WORK TO BE COMPLETED:
Output only the lines of the entries that follow, starting at the one with "Dobrý způsob, jak" and running down to the one with "každá vyžaduje jiný", both included and unchanged.

MATERIAL SUPPLIED:
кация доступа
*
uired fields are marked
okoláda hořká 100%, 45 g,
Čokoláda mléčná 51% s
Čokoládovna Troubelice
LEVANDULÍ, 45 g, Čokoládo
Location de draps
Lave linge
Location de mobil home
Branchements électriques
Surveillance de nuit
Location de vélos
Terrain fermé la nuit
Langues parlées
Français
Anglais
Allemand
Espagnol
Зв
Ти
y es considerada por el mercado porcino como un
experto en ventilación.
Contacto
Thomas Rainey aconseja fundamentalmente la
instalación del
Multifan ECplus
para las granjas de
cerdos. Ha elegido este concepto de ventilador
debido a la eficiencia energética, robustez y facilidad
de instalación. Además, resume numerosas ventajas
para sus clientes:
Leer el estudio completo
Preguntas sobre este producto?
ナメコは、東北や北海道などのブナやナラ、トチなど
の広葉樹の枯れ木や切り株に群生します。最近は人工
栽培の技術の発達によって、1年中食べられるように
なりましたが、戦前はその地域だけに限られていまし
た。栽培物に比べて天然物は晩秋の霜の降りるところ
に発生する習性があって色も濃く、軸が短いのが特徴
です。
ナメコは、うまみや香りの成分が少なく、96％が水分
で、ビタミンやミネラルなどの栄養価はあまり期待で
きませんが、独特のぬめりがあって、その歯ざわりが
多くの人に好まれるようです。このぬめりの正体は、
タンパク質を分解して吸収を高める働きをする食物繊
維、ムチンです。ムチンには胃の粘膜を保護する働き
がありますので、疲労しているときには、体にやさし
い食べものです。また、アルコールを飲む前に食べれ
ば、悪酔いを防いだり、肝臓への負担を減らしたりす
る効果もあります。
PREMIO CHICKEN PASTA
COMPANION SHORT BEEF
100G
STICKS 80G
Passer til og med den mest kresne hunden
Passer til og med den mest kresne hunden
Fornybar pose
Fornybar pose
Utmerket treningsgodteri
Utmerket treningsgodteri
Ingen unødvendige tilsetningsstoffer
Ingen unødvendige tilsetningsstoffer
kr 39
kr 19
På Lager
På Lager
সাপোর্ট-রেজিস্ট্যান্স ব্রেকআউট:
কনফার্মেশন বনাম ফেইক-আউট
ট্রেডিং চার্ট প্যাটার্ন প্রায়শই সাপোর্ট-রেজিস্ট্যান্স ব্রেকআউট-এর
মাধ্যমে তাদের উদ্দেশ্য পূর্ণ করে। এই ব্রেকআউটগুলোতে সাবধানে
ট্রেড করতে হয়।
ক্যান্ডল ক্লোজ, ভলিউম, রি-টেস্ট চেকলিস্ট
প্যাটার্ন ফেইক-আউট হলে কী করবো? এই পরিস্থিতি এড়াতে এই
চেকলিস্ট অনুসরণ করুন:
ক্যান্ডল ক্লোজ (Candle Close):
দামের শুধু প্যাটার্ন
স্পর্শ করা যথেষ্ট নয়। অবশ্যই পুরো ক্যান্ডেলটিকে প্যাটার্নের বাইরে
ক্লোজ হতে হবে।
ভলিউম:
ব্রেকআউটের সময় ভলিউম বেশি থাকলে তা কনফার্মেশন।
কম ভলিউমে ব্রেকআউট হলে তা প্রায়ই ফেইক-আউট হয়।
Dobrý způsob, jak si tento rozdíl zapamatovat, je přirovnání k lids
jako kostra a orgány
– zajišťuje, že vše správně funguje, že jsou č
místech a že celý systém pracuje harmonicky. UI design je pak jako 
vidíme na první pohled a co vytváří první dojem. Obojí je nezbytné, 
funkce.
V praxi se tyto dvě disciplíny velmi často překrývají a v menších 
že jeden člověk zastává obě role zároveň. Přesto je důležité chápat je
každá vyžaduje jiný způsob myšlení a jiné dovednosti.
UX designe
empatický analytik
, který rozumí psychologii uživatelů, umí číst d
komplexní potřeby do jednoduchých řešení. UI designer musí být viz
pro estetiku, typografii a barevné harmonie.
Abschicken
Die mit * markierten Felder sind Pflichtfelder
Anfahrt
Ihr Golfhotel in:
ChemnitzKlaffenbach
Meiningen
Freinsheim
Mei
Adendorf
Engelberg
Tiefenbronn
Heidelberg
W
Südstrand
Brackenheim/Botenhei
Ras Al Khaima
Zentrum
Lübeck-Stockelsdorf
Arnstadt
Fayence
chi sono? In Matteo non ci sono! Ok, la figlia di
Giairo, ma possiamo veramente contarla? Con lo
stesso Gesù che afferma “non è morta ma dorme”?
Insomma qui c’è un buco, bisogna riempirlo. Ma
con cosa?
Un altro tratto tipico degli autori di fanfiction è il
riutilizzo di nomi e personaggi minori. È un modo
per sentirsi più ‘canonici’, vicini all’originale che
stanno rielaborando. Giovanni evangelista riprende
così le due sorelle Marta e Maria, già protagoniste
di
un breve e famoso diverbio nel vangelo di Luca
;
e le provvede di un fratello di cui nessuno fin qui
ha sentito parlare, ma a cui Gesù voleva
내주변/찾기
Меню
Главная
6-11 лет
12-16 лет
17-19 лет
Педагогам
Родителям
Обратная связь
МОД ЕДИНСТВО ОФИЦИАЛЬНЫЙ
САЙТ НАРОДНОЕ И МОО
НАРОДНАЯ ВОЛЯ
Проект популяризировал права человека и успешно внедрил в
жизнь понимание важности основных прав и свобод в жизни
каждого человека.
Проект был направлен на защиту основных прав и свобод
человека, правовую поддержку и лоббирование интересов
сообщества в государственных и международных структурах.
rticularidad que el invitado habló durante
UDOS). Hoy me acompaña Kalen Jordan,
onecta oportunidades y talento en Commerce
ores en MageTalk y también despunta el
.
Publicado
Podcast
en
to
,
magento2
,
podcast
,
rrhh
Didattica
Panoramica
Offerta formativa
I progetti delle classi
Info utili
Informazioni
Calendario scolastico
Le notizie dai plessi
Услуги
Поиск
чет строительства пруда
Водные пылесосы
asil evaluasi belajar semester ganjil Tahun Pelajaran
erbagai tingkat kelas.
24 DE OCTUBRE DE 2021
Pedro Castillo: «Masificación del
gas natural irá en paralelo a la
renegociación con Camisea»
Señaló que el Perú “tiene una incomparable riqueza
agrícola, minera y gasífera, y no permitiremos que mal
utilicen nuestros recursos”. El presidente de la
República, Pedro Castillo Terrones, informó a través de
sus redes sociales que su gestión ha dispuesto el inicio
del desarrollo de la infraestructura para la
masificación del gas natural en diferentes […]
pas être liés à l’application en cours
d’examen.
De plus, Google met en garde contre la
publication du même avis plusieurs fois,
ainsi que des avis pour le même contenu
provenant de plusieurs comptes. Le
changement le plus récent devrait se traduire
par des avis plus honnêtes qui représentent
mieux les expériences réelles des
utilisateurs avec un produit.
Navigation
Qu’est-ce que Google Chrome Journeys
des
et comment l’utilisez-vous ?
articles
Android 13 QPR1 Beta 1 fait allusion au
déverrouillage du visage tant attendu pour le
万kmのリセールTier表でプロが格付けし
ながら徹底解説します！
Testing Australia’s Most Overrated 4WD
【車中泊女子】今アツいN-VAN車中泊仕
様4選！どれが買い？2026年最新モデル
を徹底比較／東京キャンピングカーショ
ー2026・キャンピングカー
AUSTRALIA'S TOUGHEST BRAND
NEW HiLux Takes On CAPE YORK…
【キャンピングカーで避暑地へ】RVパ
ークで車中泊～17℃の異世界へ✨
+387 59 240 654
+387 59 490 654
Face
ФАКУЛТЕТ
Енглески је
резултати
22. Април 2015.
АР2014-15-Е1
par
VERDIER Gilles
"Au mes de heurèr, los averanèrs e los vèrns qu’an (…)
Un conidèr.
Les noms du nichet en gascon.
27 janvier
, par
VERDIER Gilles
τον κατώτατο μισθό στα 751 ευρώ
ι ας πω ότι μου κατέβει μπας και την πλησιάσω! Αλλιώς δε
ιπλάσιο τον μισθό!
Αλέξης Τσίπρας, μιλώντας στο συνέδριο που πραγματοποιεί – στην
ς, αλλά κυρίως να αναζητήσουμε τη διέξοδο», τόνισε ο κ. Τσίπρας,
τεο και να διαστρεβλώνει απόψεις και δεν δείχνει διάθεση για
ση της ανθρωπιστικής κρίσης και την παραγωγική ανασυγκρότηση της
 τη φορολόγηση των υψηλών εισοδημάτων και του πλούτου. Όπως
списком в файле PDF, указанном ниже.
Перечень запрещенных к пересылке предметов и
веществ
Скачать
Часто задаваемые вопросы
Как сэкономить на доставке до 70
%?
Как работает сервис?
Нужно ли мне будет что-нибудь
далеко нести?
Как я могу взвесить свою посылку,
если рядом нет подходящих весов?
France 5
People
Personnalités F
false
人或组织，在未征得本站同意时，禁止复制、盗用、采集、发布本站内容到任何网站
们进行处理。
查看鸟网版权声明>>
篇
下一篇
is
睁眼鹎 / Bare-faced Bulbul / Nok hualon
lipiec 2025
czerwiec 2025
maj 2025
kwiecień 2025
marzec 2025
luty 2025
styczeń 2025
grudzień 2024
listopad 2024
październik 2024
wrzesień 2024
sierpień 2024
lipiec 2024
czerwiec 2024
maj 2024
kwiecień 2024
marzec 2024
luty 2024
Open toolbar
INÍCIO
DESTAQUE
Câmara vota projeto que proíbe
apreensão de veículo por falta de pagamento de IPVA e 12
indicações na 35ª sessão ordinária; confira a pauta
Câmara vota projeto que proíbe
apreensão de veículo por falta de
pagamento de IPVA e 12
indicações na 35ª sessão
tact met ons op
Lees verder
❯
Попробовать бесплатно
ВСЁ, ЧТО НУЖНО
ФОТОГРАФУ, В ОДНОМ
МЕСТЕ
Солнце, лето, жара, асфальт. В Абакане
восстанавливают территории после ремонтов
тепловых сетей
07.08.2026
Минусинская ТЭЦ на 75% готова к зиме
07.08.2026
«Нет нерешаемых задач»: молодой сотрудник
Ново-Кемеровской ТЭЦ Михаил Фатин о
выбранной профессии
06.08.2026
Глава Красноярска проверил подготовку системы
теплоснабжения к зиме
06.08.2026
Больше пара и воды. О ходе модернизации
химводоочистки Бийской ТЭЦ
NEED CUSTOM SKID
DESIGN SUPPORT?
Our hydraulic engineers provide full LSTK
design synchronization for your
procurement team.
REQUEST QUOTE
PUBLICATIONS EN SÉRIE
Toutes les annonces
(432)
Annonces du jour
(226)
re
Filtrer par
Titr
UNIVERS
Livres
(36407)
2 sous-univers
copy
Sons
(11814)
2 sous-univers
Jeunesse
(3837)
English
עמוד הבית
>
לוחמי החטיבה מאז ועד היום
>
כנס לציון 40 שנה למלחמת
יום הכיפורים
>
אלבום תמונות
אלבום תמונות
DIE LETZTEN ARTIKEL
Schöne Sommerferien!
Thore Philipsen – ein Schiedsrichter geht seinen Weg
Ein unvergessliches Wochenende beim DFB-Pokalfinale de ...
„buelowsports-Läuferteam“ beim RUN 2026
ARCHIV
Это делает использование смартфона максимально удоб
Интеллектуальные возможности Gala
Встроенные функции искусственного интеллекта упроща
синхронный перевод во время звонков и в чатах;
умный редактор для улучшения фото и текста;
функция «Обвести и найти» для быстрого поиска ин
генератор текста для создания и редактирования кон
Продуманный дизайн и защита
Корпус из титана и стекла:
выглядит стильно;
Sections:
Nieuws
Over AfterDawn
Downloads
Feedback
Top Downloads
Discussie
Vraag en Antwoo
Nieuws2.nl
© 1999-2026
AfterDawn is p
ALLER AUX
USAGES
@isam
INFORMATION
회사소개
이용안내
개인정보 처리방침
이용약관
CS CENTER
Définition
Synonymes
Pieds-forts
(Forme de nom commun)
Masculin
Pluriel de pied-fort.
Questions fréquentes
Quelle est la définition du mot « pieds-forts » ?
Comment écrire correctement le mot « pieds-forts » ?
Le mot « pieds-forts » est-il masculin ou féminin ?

TASK ANSWER:
Dobrý způsob, jak si tento rozdíl zapamatovat, je přirovnání k lids
jako kostra a orgány
– zajišťuje, že vše správně funguje, že jsou č
místech a že celý systém pracuje harmonicky. UI design je pak jako 
vidíme na první pohled a co vytváří první dojem. Obojí je nezbytné, 
funkce.
V praxi se tyto dvě disciplíny velmi často překrývají a v menších 
že jeden člověk zastává obě role zároveň. Přesto je důležité chápat je
každá vyžaduje jiný způsob myšlení a jiné dovednosti.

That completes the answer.